There is a difference between “media” and journalism; in this age of brands as media publishers, not all operate under journalistic principles. Throw native advertising into the mix – where real journalism is cozied up with sponsored content – and the distinction gets really muddy.
As Jessica Babb notes in The Baylor Lariat, seeing the differentiation is critical in our massive media landscape.
“More important than sheer number of media organizations in existence is that many of them strive to accomplish different goals and different types of coverage,” Babb writes. “For example, while some organizations strive for objective and unbiased news coverage, others focus more on aggregating news, some focus on delivering commentary, some focus on advocacy, and you even have some media organizations whose goal is to produce satirical or fake news,” Babb continues.
In other words, the New York Times is vastly different from The Onion and shouldn’t be evaluated in the same light, Babb explains.
Even though trust in the media is at a critical low, painting all media with the same brush is not only wrong, it’s outright dangerous. Bill Gates recently spoke of the important role the media plays in a democratic society, and warns against taking an “us against them” stance on journalists.
“You can’t have a democracy without a media function like that,” Gates said in a recent interview with Quartz. “If anybody says we don’t need the media, that’s a little scary.”
Gates notes that aiming for complete neutrality in the media might be seen as the ideal, but it’s not practical, and it’s not the point. Instead, we need a variety of voices.
“It’s hard to be neutral, which is why having many media groups and reducing barriers to entry—which the digital technology has done—is a very good thing.”

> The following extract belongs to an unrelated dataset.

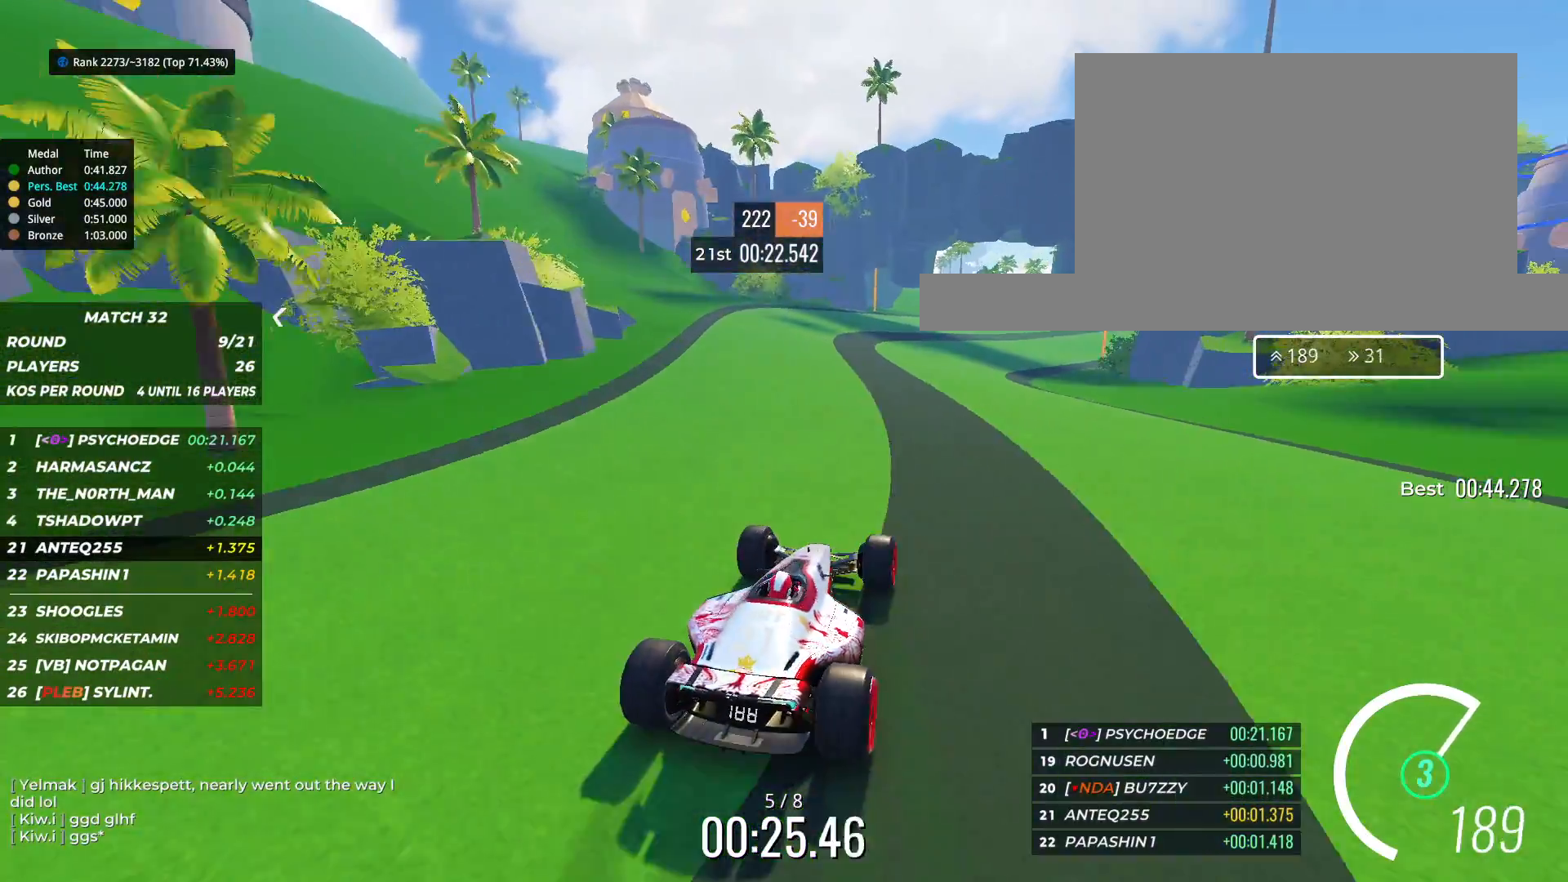
{"keys": ["right", "up"], "events": [[167, "right", "down"], [233, "right", "up"], [333, "right", "down"]]}
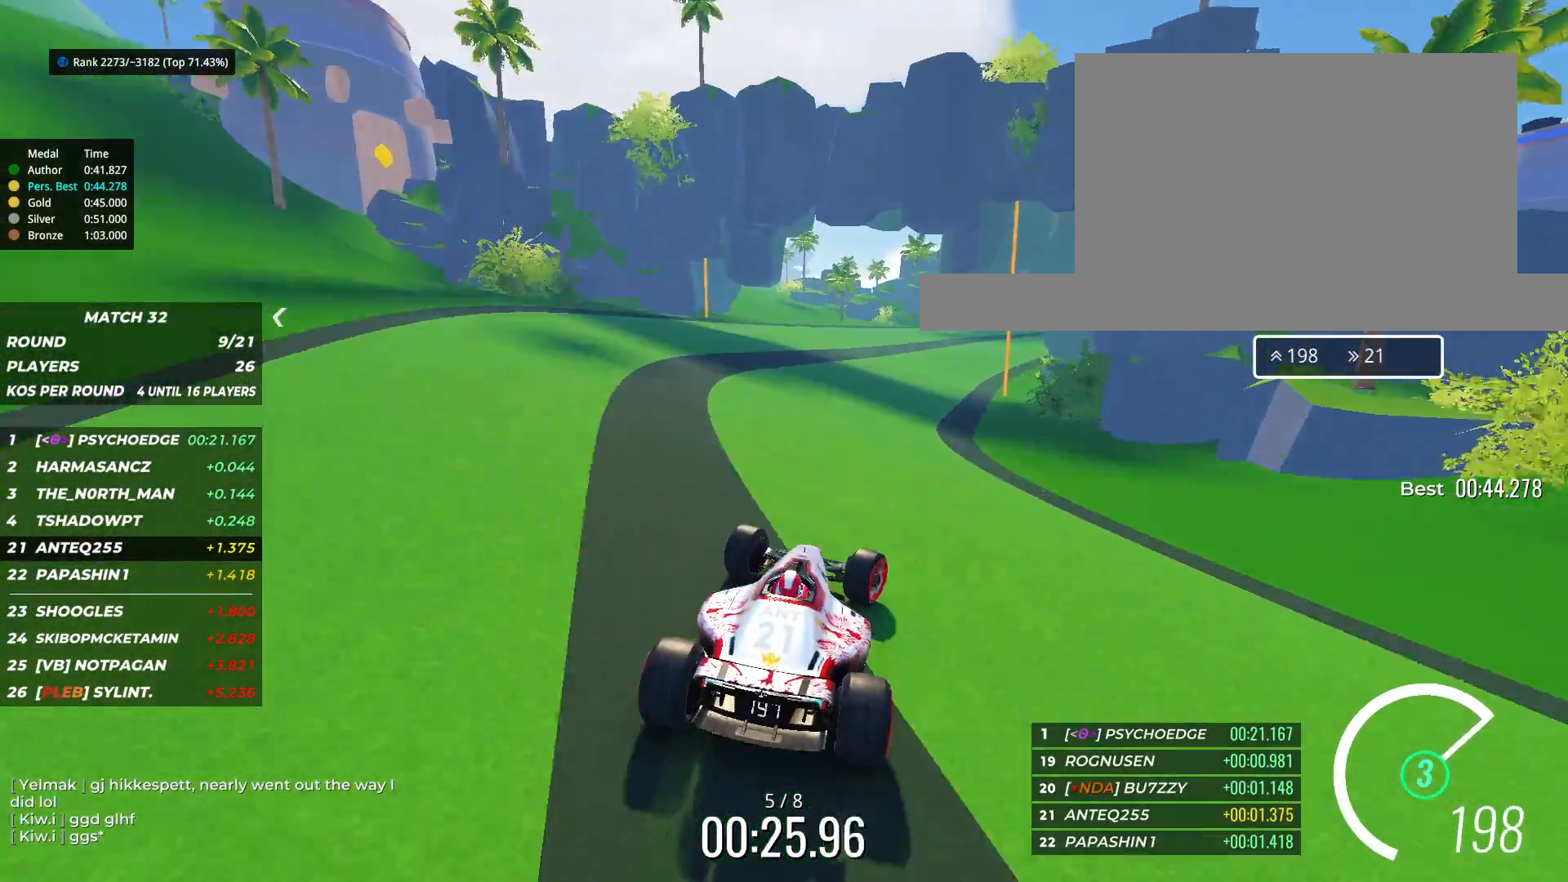
{"keys": ["up"], "events": [[17, "right", "up"]]}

“The one thing that’s new that is a little concerning is people seeking out things that are really not giving them the facts… playing to a narrow worldview—that is a concern.”
That describes the media echo chamber effect perfectly: If we immediately classify any media that doesn’t agree with our world view as “fake news,” we are heading off the rails.
“It is fair to evaluate media organizations, but next time you do, before you make a blanket statement about ‘the media’ on social media or in a conversation with a friend, just take a moment to consider whether that evaluation is based off the fault of one media organization or the entire media industry as a whole.”
Lambasting the entire industry as untrustworthy is the fastest way I know to descend into chaos.